### Job a
In the transcribed page contents records below, retype every line from the one containing "Скоба электроустановочная плоская 14мм" through the end of the records, keeping each line exactly as it appears. Leave the pictures out.

### Given passage
# Icefishing



## cavedude (Oct 20, 2006)

I know that icefishing is officially over but I thought I would give everyone the gratification of seeing the topic flag lit up  
Has everyone broke out the open water fishing gear yet?


----------



## averyghg (Oct 16, 2006)

i was out in MN for the weekend, and there's still ice on the big lakes. I guess my uncle saw a couple of people walking out on Rush lake still this weekend in search of some LATE-ice fish......You sure as h3ll wouldn't catch me out there! :-?


----------



## blhunter3 (May 5, 2007)

There are still fourwheelers out on Battle Lake. This will be the first year that we will be in the field before the ice goes on the lakes, according to my bosses parents. (there are live long residents and are in their late 70's). I better knock on wood.


----------



## honkerslayr (Dec 14, 2006)

I've broken out the long poles on the red here in grand forks. But have been unsuccessfull, still learning to fish the river in the early months. But there are fish to be caught, it's a nice change of pace to be on open water, but I still love ice fishing. :beer:


----------



## MallardMayhem21 (Mar 8, 2006)

This week I am going to sort through the tackle box, put new line on the reels, maybe even get the boat out and check things over!! Cant wait to hit the water. :beer:


----------



## BeekBuster (Jul 22, 2007)

Been to the river once, and nothing.. As for walleyes cant wait, going to mille lacs to join the circus on opener!


----------



## nodakoutdoors.com (Feb 27, 2002)

Finally been finding time to hit the water the past week and a half, been pretty good. We've had solid open water fishing since February, just haven't found the time.


----------

Transcribed page contents
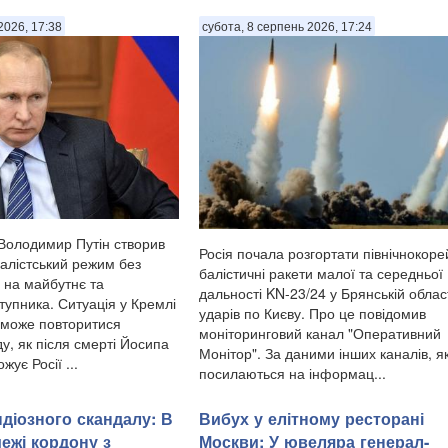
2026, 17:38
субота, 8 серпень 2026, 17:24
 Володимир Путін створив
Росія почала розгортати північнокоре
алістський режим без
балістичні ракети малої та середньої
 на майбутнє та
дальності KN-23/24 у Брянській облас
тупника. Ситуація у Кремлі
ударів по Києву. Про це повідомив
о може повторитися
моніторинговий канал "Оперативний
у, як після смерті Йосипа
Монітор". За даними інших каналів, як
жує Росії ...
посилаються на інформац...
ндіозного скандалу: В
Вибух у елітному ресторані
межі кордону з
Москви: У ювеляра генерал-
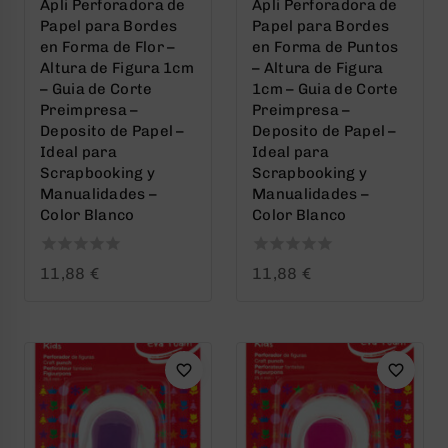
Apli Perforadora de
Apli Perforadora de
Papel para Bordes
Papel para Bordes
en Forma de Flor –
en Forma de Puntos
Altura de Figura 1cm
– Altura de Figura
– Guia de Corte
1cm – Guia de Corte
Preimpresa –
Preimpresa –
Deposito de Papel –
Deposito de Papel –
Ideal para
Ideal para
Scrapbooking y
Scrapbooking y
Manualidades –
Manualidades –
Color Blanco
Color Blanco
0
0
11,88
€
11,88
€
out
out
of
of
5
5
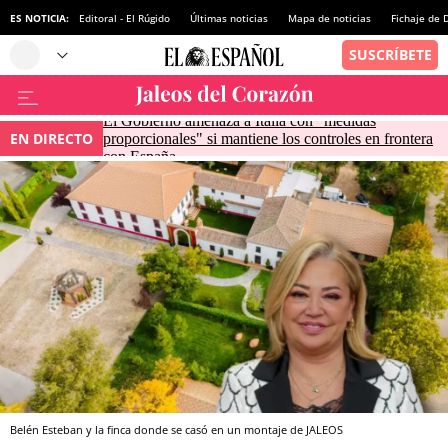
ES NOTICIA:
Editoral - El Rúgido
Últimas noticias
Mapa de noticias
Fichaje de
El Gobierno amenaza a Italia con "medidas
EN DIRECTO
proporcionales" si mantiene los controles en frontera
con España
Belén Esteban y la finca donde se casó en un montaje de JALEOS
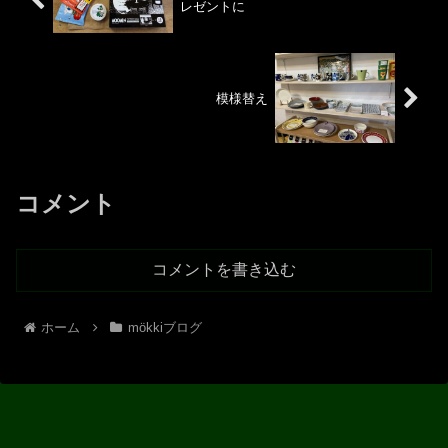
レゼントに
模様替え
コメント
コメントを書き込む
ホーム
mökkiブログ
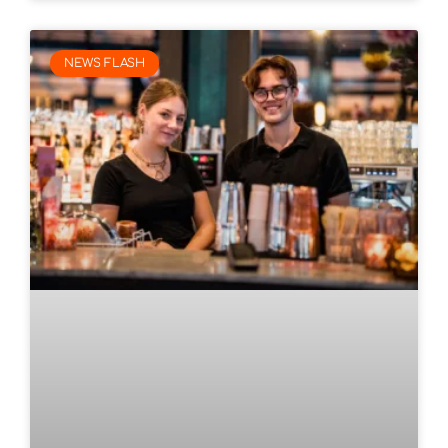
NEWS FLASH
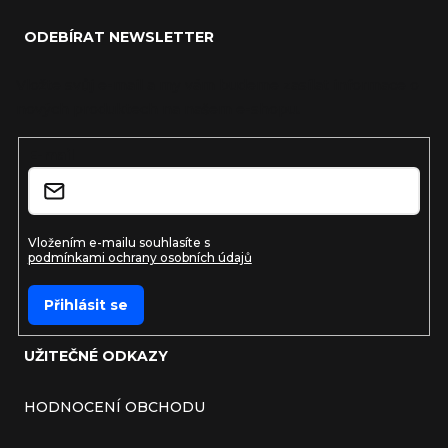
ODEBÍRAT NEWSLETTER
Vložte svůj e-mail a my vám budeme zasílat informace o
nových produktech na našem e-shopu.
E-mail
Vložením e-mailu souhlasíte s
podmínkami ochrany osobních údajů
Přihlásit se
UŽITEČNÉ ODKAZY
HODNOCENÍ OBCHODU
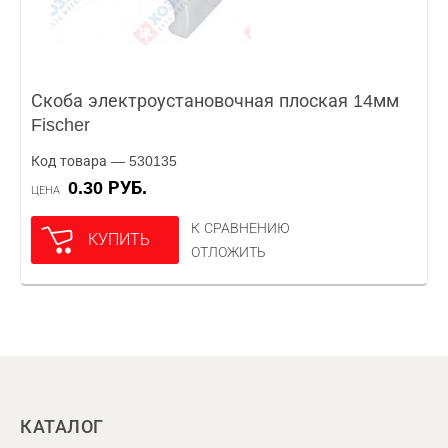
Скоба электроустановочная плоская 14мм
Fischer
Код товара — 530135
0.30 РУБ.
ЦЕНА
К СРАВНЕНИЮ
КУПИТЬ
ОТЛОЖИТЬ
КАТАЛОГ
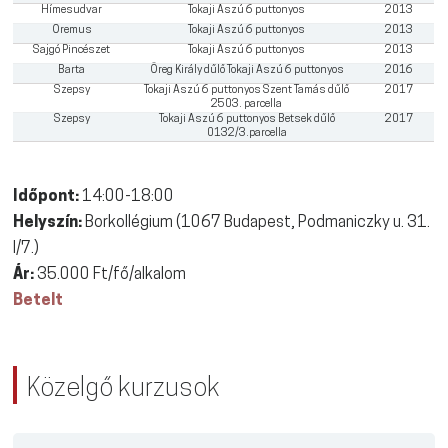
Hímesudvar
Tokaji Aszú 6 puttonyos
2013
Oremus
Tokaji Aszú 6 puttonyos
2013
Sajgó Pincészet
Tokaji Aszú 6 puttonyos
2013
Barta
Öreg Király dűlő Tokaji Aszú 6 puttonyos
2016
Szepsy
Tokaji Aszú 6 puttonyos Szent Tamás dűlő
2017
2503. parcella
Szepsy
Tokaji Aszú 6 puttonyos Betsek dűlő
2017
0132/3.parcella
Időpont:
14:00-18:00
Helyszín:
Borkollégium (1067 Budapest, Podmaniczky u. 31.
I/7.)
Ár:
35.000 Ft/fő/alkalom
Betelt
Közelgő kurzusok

### Job b
Echo the whole icefishing forum thread above word for word.

### Answer space a
Скоба электроустановочная плоская 14мм
Fischer
Код товара — 530135
0.30 РУБ.
ЦЕНА
К СРАВНЕНИЮ
КУПИТЬ
ОТЛОЖИТЬ
КАТАЛОГ
Hímesudvar
Tokaji Aszú 6 puttonyos
2013
Oremus
Tokaji Aszú 6 puttonyos
2013
Sajgó Pincészet
Tokaji Aszú 6 puttonyos
2013
Barta
Öreg Király dűlő Tokaji Aszú 6 puttonyos
2016
Szepsy
Tokaji Aszú 6 puttonyos Szent Tamás dűlő
2017
2503. parcella
Szepsy
Tokaji Aszú 6 puttonyos Betsek dűlő
2017
0132/3.parcella
Időpont:
14:00-18:00
Helyszín:
Borkollégium (1067 Budapest, Podmaniczky u. 31.
I/7.)
Ár:
35.000 Ft/fő/alkalom
Betelt
Közelgő kurzusok

### Answer space b
# Icefishing



## cavedude (Oct 20, 2006)

I know that icefishing is officially over but I thought I would give everyone the gratification of seeing the topic flag lit up  
Has everyone broke out the open water fishing gear yet?


----------



## averyghg (Oct 16, 2006)

i was out in MN for the weekend, and there's still ice on the big lakes. I guess my uncle saw a couple of people walking out on Rush lake still this weekend in search of some LATE-ice fish......You sure as h3ll wouldn't catch me out there! :-?


----------



## blhunter3 (May 5, 2007)

There are still fourwheelers out on Battle Lake. This will be the first year that we will be in the field before the ice goes on the lakes, according to my bosses parents. (there are live long residents and are in their late 70's). I better knock on wood.


----------



## honkerslayr (Dec 14, 2006)

I've broken out the long poles on the red here in grand forks. But have been unsuccessfull, still learning to fish the river in the early months. But there are fish to be caught, it's a nice change of pace to be on open water, but I still love ice fishing. :beer:


----------



## MallardMayhem21 (Mar 8, 2006)

This week I am going to sort through the tackle box, put new line on the reels, maybe even get the boat out and check things over!! Cant wait to hit the water. :beer:


----------



## BeekBuster (Jul 22, 2007)

Been to the river once, and nothing.. As for walleyes cant wait, going to mille lacs to join the circus on opener!


----------



## nodakoutdoors.com (Feb 27, 2002)

Finally been finding time to hit the water the past week and a half, been pretty good. We've had solid open water fishing since February, just haven't found the time.


----------